Orthodox Judaism, yoga and writer gatherings are ways I make new friends.
Ancient philosophers and scientists agree: Strong social ties are the KEY to happiness. You need close, long-term relationships; you need to be able to confide in others; you need to belong; you need to get and give support. Studies show that if you have five or more friends with whom to discuss an important matter, you’re far more likely to describe yourself as “very happy.”
Not only does having strong relationships make it far more likely that you take joy in life, but studies show that it also lengthens life (incredibly, even more than stopping smoking), boosts immunity, and cuts the risk of depression.
“OK, OK,” you’re thinking, “I get it—but it’s not that easy to make new friends.” Here are some strategies to try, if you’re eager to make friends but are finding it tough:
1. Show up. Just as Woody Allen said, “Eighty percent of success is showing up,” a big part of friendship is showing up. Whenever you have the chance to see other people, take it. Go to the party. Stop by someone’s desk. Make the effort.
Also, the mere exposure effect describes the fact that repeated exposure makes you like someone better—and makes that person like you better, too. You’re much more likely to become friends with someone if you see him or her often. I’ve seen this happen over and over in my life. I’ve become close to unlikely people, just because circumstances put us in constant contact.
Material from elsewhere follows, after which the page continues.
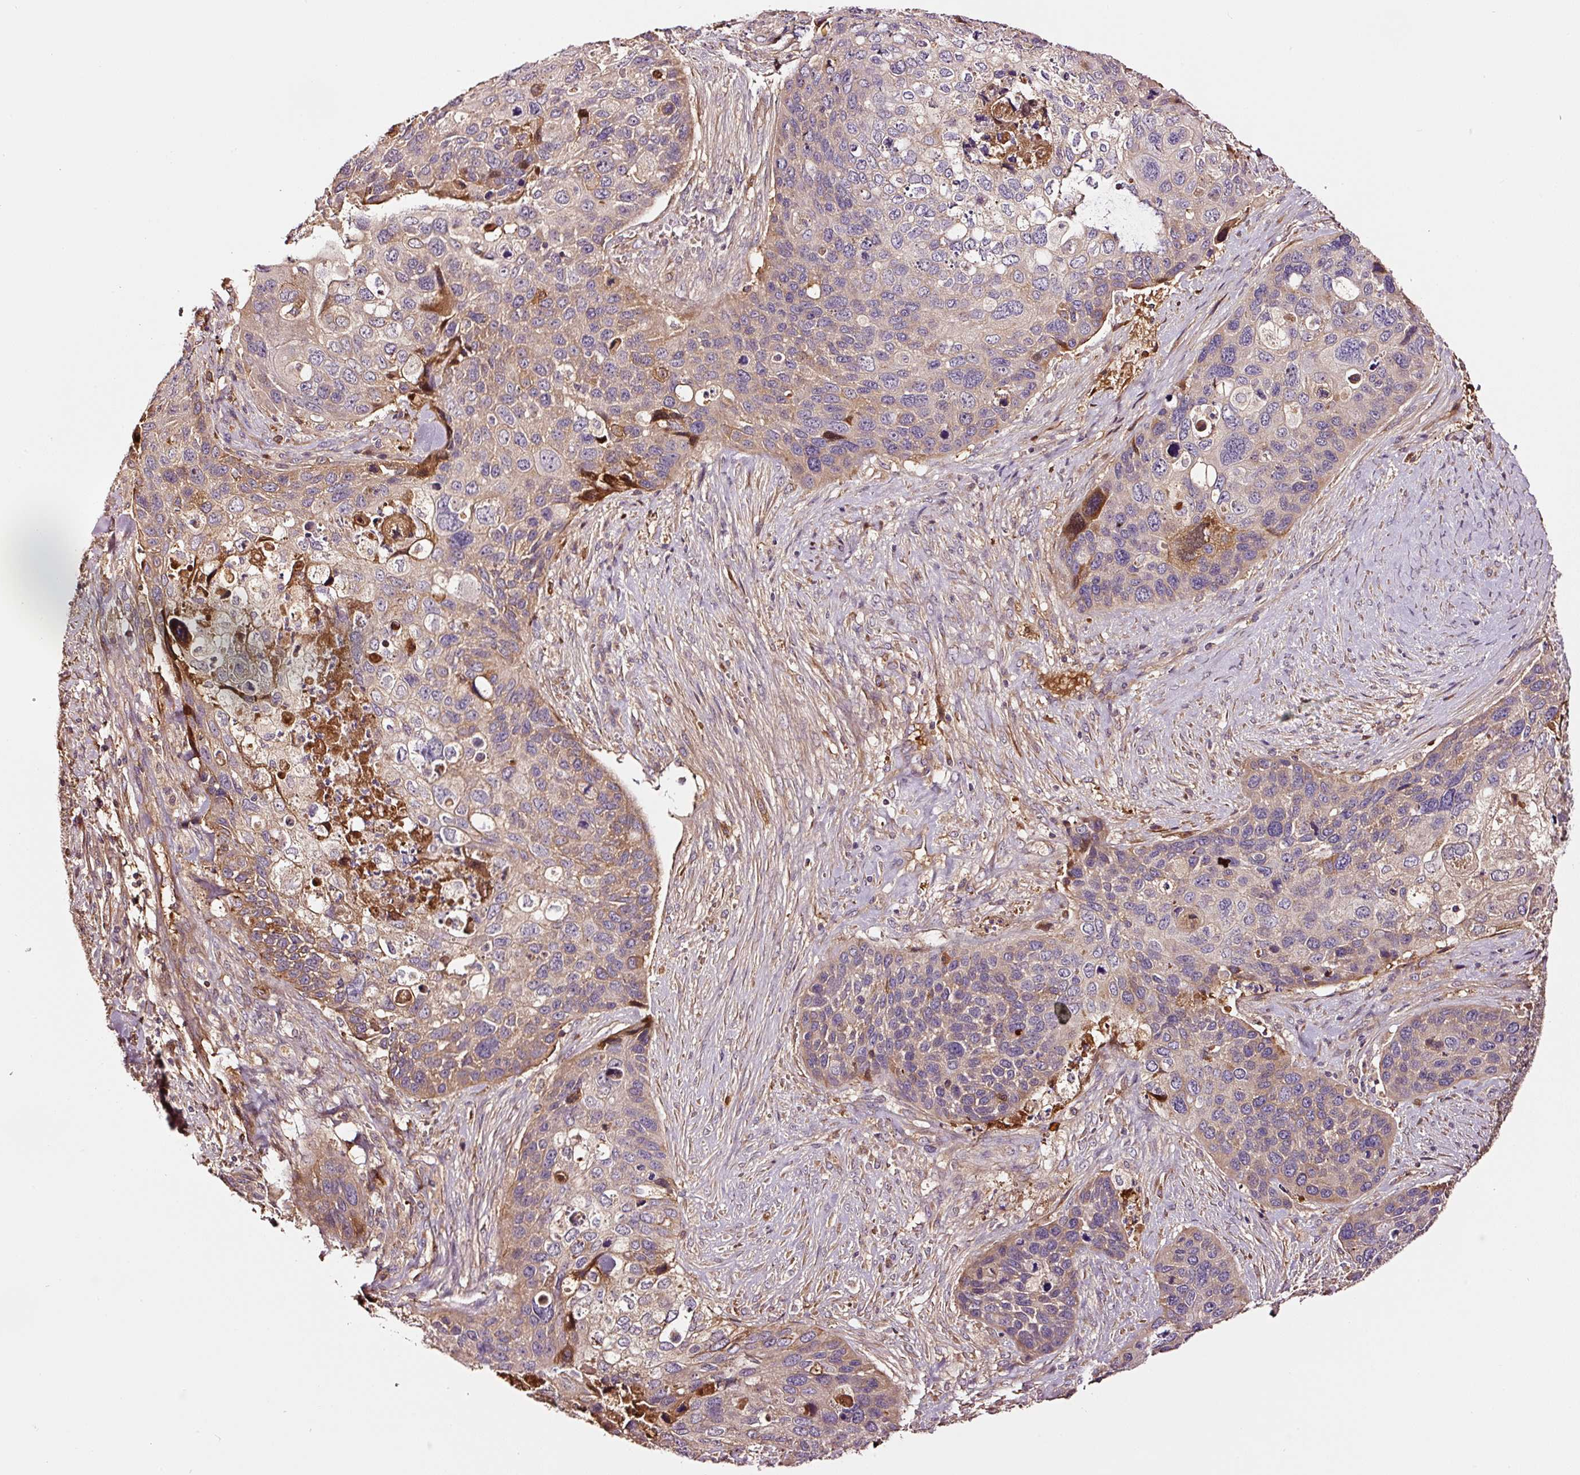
{"staining": {"intensity": "moderate", "quantity": "<25%", "location": "cytoplasmic/membranous"}, "tissue": "skin cancer", "cell_type": "Tumor cells", "image_type": "cancer", "snomed": [{"axis": "morphology", "description": "Basal cell carcinoma"}, {"axis": "topography", "description": "Skin"}], "caption": "Immunohistochemical staining of human skin cancer (basal cell carcinoma) shows low levels of moderate cytoplasmic/membranous positivity in approximately <25% of tumor cells. The protein of interest is stained brown, and the nuclei are stained in blue (DAB (3,3'-diaminobenzidine) IHC with brightfield microscopy, high magnification).", "gene": "PGLYRP2", "patient": {"sex": "female", "age": 74}}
2. Join a group. Being part of a natural group, where you have common interests and are brought together automatically, is the easiest way to make friends: Starting a new job, taking a class, having a baby, joining a congregation, or moving to a new neighborhood are great opportunities to join a group. If those situations aren’t an option, try to find a different group to join. Get a dog, for example. Or pursue a hobby more seriously.